▶ [Your task] In your reply, restate all of the records below word for word.

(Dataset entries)

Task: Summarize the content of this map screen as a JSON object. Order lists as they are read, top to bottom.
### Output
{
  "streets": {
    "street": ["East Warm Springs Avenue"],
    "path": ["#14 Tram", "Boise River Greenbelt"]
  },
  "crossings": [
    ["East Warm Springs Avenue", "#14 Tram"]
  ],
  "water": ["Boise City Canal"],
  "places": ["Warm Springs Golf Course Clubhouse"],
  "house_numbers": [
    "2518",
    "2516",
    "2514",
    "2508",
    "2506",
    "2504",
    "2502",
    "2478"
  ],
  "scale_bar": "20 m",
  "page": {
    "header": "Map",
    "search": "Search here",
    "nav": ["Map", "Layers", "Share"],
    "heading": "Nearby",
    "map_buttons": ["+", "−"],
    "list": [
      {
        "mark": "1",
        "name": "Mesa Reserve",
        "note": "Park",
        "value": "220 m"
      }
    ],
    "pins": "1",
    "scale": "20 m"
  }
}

▶ [The answer]
Task: Summarize the content of this map screen as a JSON object. Order lists as they are read, top to bottom.
### Output
{
  "streets": {
    "street": ["East Warm Springs Avenue"],
    "path": ["#14 Tram", "Boise River Greenbelt"]
  },
  "crossings": [
    ["East Warm Springs Avenue", "#14 Tram"]
  ],
  "water": ["Boise City Canal"],
  "places": ["Warm Springs Golf Course Clubhouse"],
  "house_numbers": [
    "2518",
    "2516",
    "2514",
    "2508",
    "2506",
    "2504",
    "2502",
    "2478"
  ],
  "scale_bar": "20 m",
  "page": {
    "header": "Map",
    "search": "Search here",
    "nav": ["Map", "Layers", "Share"],
    "heading": "Nearby",
    "map_buttons": ["+", "−"],
    "list": [
      {
        "mark": "1",
        "name": "Mesa Reserve",
        "note": "Park",
        "value": "220 m"
      }
    ],
    "pins": "1",
    "scale": "20 m"
  }
}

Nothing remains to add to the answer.